::: PROVIDED DATA

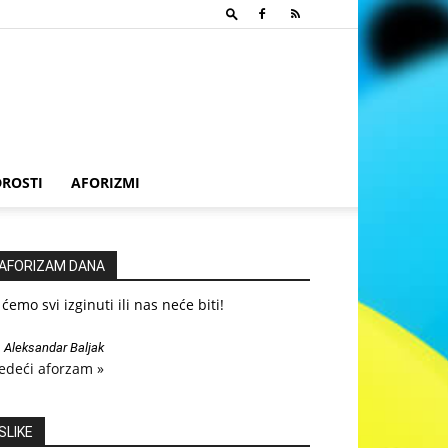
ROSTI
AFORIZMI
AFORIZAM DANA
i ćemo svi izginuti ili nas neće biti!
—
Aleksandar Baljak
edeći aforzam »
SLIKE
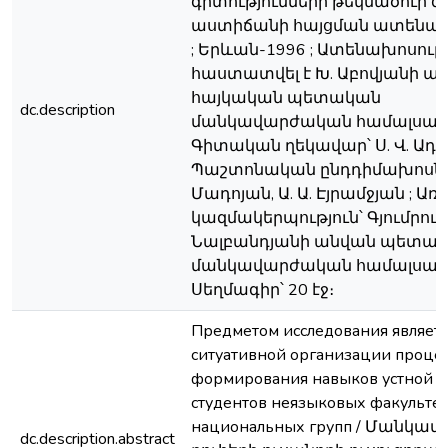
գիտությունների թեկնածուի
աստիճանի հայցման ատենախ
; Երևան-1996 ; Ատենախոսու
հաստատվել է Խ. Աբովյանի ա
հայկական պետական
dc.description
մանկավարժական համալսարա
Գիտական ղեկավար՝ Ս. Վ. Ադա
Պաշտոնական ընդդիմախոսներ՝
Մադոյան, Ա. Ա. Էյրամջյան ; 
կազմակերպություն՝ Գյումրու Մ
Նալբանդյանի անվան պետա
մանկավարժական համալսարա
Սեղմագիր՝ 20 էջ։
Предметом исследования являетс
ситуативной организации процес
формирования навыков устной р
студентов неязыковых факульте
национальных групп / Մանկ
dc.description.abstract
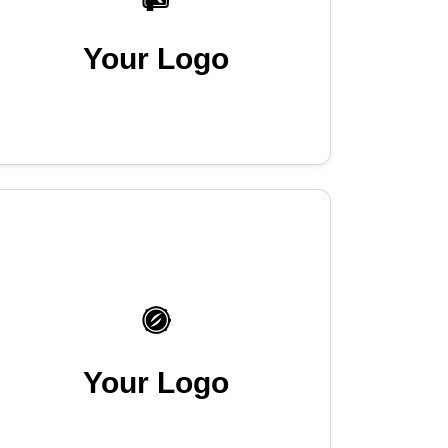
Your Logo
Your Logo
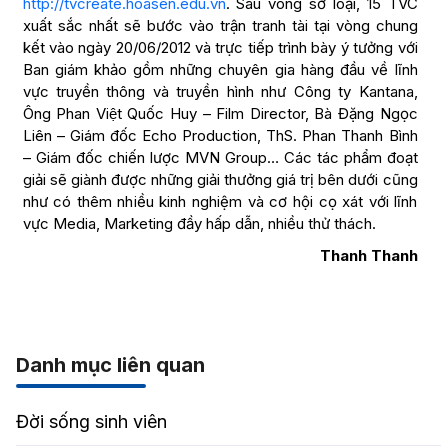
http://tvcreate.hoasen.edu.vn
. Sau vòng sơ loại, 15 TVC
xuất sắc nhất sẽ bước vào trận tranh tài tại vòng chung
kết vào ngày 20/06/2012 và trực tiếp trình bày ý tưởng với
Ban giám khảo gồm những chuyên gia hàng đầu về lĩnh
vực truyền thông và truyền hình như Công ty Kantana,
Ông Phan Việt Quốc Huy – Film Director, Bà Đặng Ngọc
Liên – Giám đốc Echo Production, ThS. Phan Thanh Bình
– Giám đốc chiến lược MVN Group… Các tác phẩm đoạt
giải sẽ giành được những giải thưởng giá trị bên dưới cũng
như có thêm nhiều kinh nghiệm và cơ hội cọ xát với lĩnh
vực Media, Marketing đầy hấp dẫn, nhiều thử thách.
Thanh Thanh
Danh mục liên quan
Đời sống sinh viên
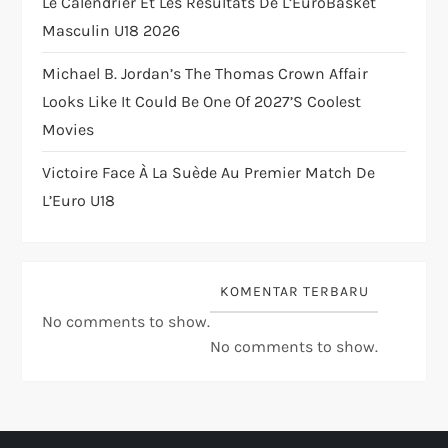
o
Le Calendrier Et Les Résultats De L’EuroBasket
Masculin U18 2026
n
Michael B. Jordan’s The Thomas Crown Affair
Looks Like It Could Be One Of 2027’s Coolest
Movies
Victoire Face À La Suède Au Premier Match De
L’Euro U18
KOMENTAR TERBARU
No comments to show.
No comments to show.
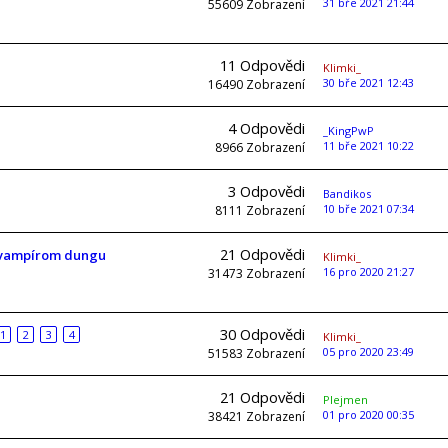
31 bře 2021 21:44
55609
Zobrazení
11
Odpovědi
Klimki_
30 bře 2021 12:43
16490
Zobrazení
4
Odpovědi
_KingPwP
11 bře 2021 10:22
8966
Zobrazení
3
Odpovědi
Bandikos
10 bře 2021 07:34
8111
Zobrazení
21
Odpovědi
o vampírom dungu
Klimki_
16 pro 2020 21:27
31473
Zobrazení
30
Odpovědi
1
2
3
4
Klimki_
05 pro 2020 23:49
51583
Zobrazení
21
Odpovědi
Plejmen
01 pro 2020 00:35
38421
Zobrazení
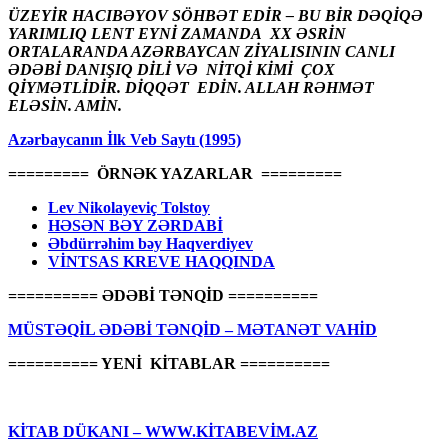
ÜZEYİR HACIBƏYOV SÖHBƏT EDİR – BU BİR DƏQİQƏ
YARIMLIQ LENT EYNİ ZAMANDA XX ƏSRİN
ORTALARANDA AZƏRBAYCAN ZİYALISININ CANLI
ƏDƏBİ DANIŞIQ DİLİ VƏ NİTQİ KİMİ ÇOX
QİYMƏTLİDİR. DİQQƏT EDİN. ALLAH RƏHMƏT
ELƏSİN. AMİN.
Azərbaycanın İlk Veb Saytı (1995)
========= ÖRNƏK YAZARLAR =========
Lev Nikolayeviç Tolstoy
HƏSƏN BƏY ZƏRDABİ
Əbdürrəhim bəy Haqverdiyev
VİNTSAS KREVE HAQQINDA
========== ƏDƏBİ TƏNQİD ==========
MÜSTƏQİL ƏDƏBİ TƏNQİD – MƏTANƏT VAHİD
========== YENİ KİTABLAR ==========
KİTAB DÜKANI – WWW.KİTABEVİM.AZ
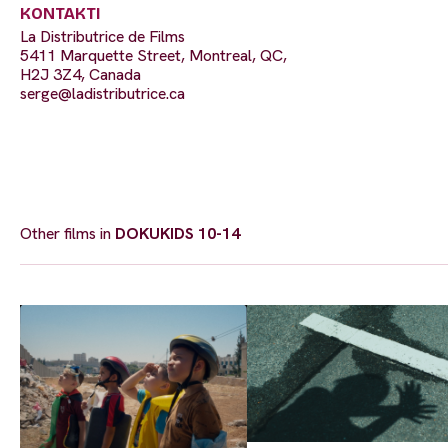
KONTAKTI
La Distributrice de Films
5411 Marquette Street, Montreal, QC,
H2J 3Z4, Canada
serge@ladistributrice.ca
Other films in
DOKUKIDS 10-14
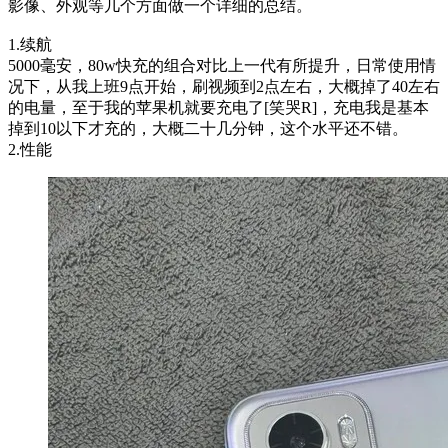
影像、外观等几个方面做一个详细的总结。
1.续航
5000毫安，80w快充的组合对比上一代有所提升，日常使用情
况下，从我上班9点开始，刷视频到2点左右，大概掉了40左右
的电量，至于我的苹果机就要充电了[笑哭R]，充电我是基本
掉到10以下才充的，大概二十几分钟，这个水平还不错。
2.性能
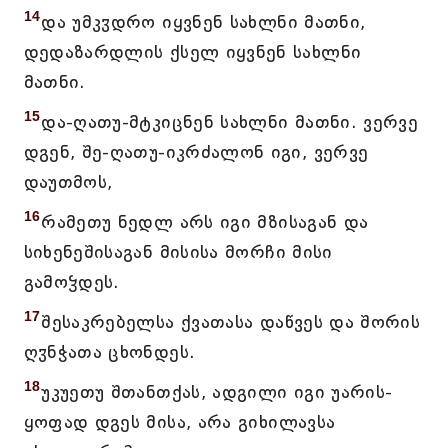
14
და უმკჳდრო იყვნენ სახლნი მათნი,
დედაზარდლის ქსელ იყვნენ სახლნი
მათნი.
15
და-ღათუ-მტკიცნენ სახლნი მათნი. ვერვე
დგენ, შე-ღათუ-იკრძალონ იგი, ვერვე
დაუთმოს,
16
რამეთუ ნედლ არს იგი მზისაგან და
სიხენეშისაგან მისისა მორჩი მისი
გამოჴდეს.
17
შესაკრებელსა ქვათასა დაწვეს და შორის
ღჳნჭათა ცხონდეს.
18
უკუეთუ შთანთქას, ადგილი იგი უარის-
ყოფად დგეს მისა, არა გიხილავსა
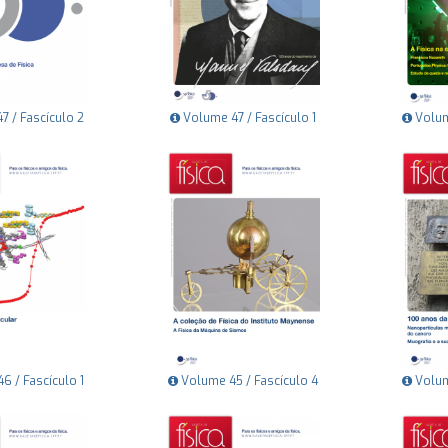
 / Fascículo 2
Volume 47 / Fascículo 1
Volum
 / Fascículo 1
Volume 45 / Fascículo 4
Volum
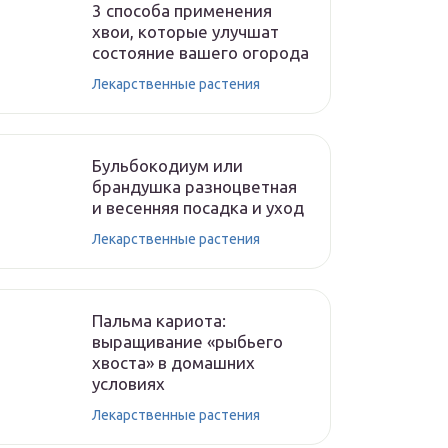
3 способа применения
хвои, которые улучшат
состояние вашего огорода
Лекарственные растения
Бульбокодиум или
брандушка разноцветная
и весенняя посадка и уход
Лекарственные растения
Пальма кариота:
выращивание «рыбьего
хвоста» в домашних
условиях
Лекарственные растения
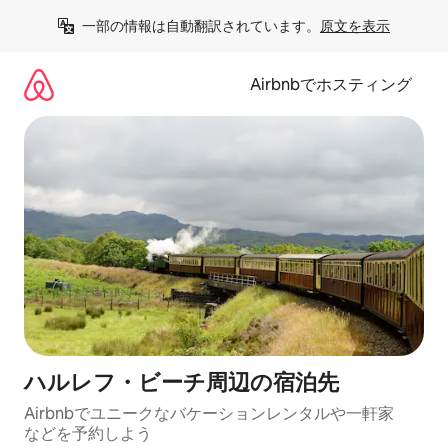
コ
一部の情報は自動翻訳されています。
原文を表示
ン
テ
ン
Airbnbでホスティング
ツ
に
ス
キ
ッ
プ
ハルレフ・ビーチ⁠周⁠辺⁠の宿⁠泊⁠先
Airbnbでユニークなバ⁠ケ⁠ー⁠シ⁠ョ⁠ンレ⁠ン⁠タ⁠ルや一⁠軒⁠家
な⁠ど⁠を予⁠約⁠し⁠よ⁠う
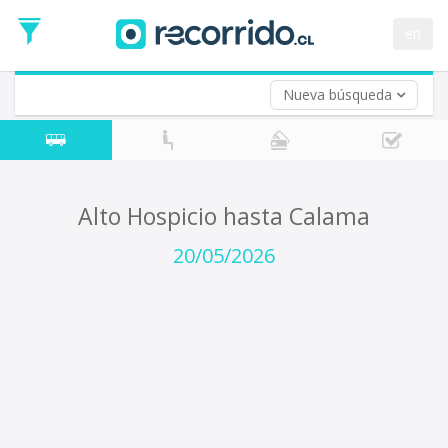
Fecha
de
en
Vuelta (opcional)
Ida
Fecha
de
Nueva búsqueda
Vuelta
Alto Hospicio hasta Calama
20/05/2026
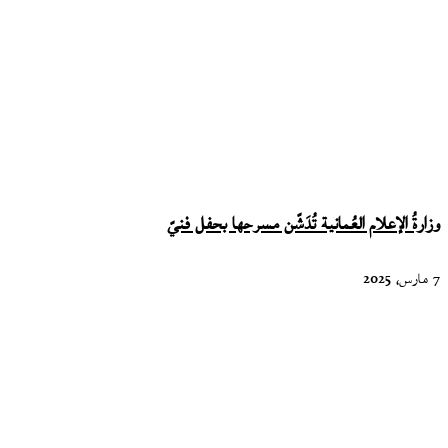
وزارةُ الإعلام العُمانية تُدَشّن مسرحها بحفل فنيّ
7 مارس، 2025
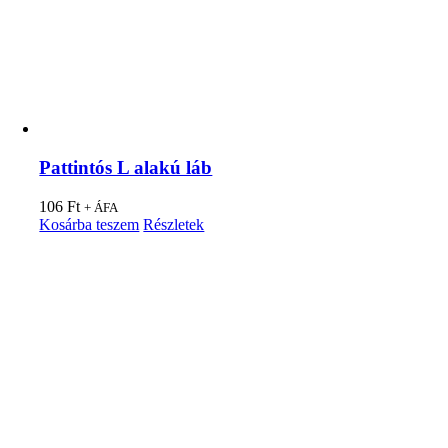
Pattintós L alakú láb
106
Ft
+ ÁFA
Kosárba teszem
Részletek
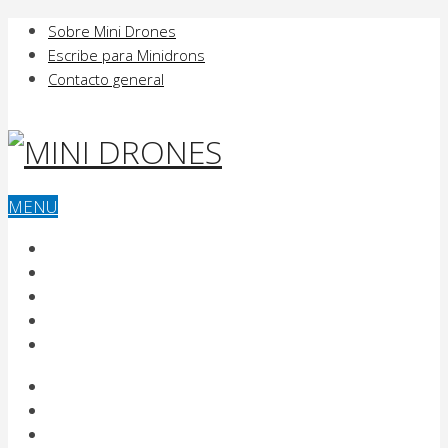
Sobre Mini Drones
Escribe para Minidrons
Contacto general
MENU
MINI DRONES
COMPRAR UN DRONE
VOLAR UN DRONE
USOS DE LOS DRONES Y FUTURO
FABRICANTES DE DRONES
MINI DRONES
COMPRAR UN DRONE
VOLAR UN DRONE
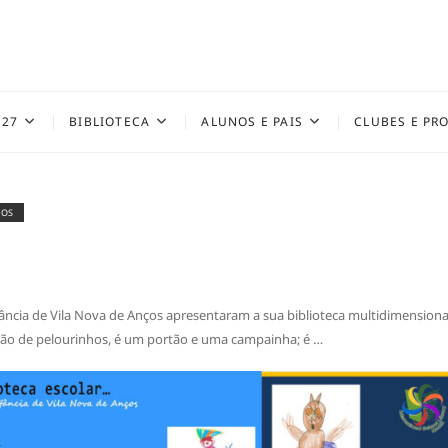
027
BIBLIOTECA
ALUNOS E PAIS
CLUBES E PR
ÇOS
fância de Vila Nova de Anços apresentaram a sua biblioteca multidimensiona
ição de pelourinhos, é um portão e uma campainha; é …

::::::

→ **PROMPT**: Recast the text lines of all the records above as a Markdown table with the columns "No." and "Text", numbering each row in sequence and omitting blank lines and the pictures.

→ **RESPONSE TO THIS TASK**:
| No. | Text |
|---|---|
| 1 | ROSTI |
| 2 | AFORIZMI |
| 3 | AFORIZAM DANA |
| 4 | i ćemo svi izginuti ili nas neće biti! |
| 5 | — |
| 6 | Aleksandar Baljak |
| 7 | edeći aforzam » |
| 8 | SLIKE |
| 9 | գիտությունների թեկնածուի |
| 10 | աստիճանի հայցման ատենախ |
| 11 | ; Երևան-1996 ; Ատենախոսու |
| 12 | հաստատվել է Խ. Աբովյանի ա |
| 13 | հայկական պետական |
| 14 | dc.description |
| 15 | մանկավարժական համալսարա |
| 16 | Գիտական ղեկավար՝ Ս. Վ. Ադա |
| 17 | Պաշտոնական ընդդիմախոսներ՝ |
| 18 | Մադոյան, Ա. Ա. Էյրամջյան ;  |
| 19 | կազմակերպություն՝ Գյումրու Մ |
| 20 | Նալբանդյանի անվան պետա |
| 21 | մանկավարժական համալսարա |
| 22 | Սեղմագիր՝ 20 էջ։ |
| 23 | Предметом исследования являетс |
| 24 | ситуативной организации процес |
| 25 | формирования навыков устной р |
| 26 | студентов неязыковых факульте |
| 27 | национальных групп / Մանկ |
| 28 | dc.description.abstract |
| 29 | Your Logo |
| 30 | Your Logo |
| 31 | http://tvcreate.hoasen.edu.vn |
| 32 | . Sau vòng sơ loại, 15 TVC |
| 33 | xuất sắc nhất sẽ bước vào trận tranh tài tại vòng chung |
| 34 | kết vào ngày 20/06/2012 và trực tiếp trình bày ý tưởng với |
| 35 | Ban giám khảo gồm những chuyên gia hàng đầu về lĩnh |
| 36 | vực truyền thông và truyền hình như Công ty Kantana, |
| 37 | Ông Phan Việt Quốc Huy – Film Director, Bà Đặng Ngọc |
| 38 | Liên – Giám đốc Echo Production, ThS. Phan Thanh Bình |
| 39 | – Giám đốc chiến lược MVN Group… Các tác phẩm đoạt |
| 40 | giải sẽ giành được những giải thưởng giá trị bên dưới cũng |
| 41 | như có thêm nhiều kinh nghiệm và cơ hội cọ xát với lĩnh |
| 42 | vực Media, Marketing đầy hấp dẫn, nhiều thử thách. |
| 43 | Thanh Thanh |
| 44 | Danh mục liên quan |
| 45 | Đời sống sinh viên |
| 46 | o |
| 47 | Le Calendrier Et Les Résultats De L’EuroBasket |
| 48 | Masculin U18 2026 |
| 49 | n |
| 50 | Michael B. Jordan’s The Thomas Crown Affair |
| 51 | Looks Like It Could Be One Of 2027’s Coolest |
| 52 | Movies |
| 53 | Victoire Face À La Suède Au Premier Match De |
| 54 | L’Euro U18 |
| 55 | KOMENTAR TERBARU |
| 56 | No comments to show. |
| 57 | No comments to show. |
| 58 | 31 bře 2021 21:44 |
| 59 | 55609 |
| 60 | Zobrazení |
| 61 | 11 |
| 62 | Odpovědi |
| 63 | Klimki_ |
| 64 | 30 bře 2021 12:43 |
| 65 | 16490 |
| 66 | Zobrazení |
| 67 | 4 |
| 68 | Odpovědi |
| 69 | _KingPwP |
| 70 | 11 bře 2021 10:22 |
| 71 | 8966 |
| 72 | Zobrazení |
| 73 | 3 |
| 74 | Odpovědi |
| 75 | Bandikos |
| 76 | 10 bře 2021 07:34 |
| 77 | 8111 |
| 78 | Zobrazení |
| 79 | 21 |
| 80 | Odpovědi |
| 81 | o vampírom dungu |
| 82 | Klimki_ |
| 83 | 16 pro 2020 21:27 |
| 84 | 31473 |
| 85 | Zobrazení |
| 86 | 30 |
| 87 | Odpovědi |
| 88 | 1 |
| 89 | 2 |
| 90 | 3 |
| 91 | 4 |
| 92 | Klimki_ |
| 93 | 05 pro 2020 23:49 |
| 94 | 51583 |
| 95 | Zobrazení |
| 96 | 21 |
| 97 | Odpovědi |
| 98 | Plejmen |
| 99 | 01 pro 2020 00:35 |
| 100 | 38421 |
| 101 | Zobrazení |
| 102 | ÜZEYİR HACIBƏYOV SÖHBƏT EDİR – BU BİR DƏQİQƏ |
| 103 | YARIMLIQ LENT EYNİ ZAMANDA XX ƏSRİN |
| 104 | ORTALARANDA AZƏRBAYCAN ZİYALISININ CANLI |
| 105 | ƏDƏBİ DANIŞIQ DİLİ VƏ NİTQİ KİMİ ÇOX |
| 106 | QİYMƏTLİDİR. DİQQƏT EDİN. ALLAH RƏHMƏT |
| 107 | ELƏSİN. AMİN. |
| 108 | Azərbaycanın İlk Veb Saytı (1995) |
| 109 | ========= ÖRNƏK YAZARLAR ========= |
| 110 | Lev Nikolayeviç Tolstoy |
| 111 | HƏSƏN BƏY ZƏRDABİ |
| 112 | Əbdürrəhim bəy Haqverdiyev |
| 113 | VİNTSAS KREVE HAQQINDA |
| 114 | ========== ƏDƏBİ TƏNQİD ========== |
| 115 | MÜSTƏQİL ƏDƏBİ TƏNQİD – MƏTANƏT VAHİD |
| 116 | ========== YENİ KİTABLAR ========== |
| 117 | KİTAB DÜKANI – WWW.KİTABEVİM.AZ |
| 118 | KONTAKTI |
| 119 | La Distributrice de Films |
| 120 | 5411 Marquette Street, Montreal, QC, |
| 121 | H2J 3Z4, Canada |
| 122 | serge@ladistributrice.ca |
| 123 | Other films in |
| 124 | DOKUKIDS 10-14 |
| 125 | 影像、外观等几个方面做一个详细的总结。 |
| 126 | 1.续航 |
| 127 | 5000毫安，80w快充的组合对比上一代有所提升，日常使用情 |
| 128 | 况下，从我上班9点开始，刷视频到2点左右，大概掉了40左右 |
| 129 | 的电量，至于我的苹果机就要充电了[笑哭R]，充电我是基本 |
| 130 | 掉到10以下才充的，大概二十几分钟，这个水平还不错。 |
| 131 | 2.性能 |
| 132 | 14 |
| 133 | და უმკჳდრო იყვნენ სახლნი მათნი, |
| 134 | დედაზარდლის ქსელ იყვნენ სახლნი |
| 135 | მათნი. |
| 136 | 15 |
| 137 | და-ღათუ-მტკიცნენ სახლნი მათნი. ვერვე |
| 138 | დგენ, შე-ღათუ-იკრძალონ იგი, ვერვე |
| 139 | დაუთმოს, |
| 140 | 16 |
| 141 | რამეთუ ნედლ არს იგი მზისაგან და |
| 142 | სიხენეშისაგან მისისა მორჩი მისი |
| 143 | გამოჴდეს. |
| 144 | 17 |
| 145 | შესაკრებელსა ქვათასა დაწვეს და შორის |
| 146 | ღჳნჭათა ცხონდეს. |
| 147 | 18 |
| 148 | უკუეთუ შთანთქას, ადგილი იგი უარის- |
| 149 | ყოფად დგეს მისა, არა გიხილავსა |
| 150 |  / Fascículo 2 |
| 151 | Volume 47 / Fascículo 1 |
| 152 | Volum |
| 153 |  / Fascículo 1 |
| 154 | Volume 45 / Fascículo 4 |
| 155 | Volum |
| 156 | 3 способа применения |
| 157 | хвои, которые улучшат |
| 158 | состояние вашего огорода |
| 159 | Лекарственные растения |
| 160 | Бульбокодиум или |
| 161 | брандушка разноцветная |
| 162 | и весенняя посадка и уход |
| 163 | Лекарственные растения |
| 164 | Пальма кариота: |
| 165 | выращивание «рыбьего |
| 166 | хвоста» в домашних |
| 167 | условиях |
| 168 | Лекарственные растения |
| 169 | コ |
| 170 | 一部の情報は自動翻訳されています。 |
| 171 | 原文を表示 |
| 172 | ン |
| 173 | テ |
| 174 | ン |
| 175 | Airbnbでホスティング |
| 176 | ツ |
| 177 | に |
| 178 | ス |
| 179 | キ |
| 180 | ッ |
| 181 | プ |
| 182 | ハルレフ・ビーチ⁠周⁠辺⁠の宿⁠泊⁠先 |
| 183 | Airbnbでユニークなバ⁠ケ⁠ー⁠シ⁠ョ⁠ンレ⁠ン⁠タ⁠ルや一⁠軒⁠家 |
| 184 | な⁠ど⁠を予⁠約⁠し⁠よ⁠う |
| 185 | Fecha |
| 186 | de |
| 187 | en |
| 188 | Vuelta (opcional) |
| 189 | Ida |
| 190 | Fecha |
| 191 | de |
| 192 | Nueva búsqueda |
| 193 | Vuelta |
| 194 | Alto Hospicio hasta Calama |
| 195 | 20/05/2026 |
| 196 | وزارةُ الإعلام العُمانية تُدَشّن مسرحها بحفل فنيّ |
| 197 | 7 مارس، 2025 |
| 198 | Pattintós L alakú láb |
| 199 | 106 |
| 200 | Ft |
| 201 | + ÁFA |
| 202 | Kosárba teszem |
| 203 | Részletek |
| 204 | Sobre Mini Drones |
| 205 | Escribe para Minidrons |
| 206 | Contacto general |
| 207 | MENU |
| 208 | MINI DRONES |
| 209 | COMPRAR UN DRONE |
| 210 | VOLAR UN DRONE |
| 211 | USOS DE LOS DRONES Y FUTURO |
| 212 | FABRICANTES DE DRONES |
| 213 | MINI DRONES |
| 214 | COMPRAR UN DRONE |
| 215 | VOLAR UN DRONE |
| 216 | 027 |
| 217 | BIBLIOTECA |
| 218 | ALUNOS E PAIS |
| 219 | CLUBES E PR |
| 220 | ÇOS |
| 221 | fância de Vila Nova de Anços apresentaram a sua biblioteca multidimensiona |
| 222 | ição de pelourinhos, é um portão e uma campainha; é … |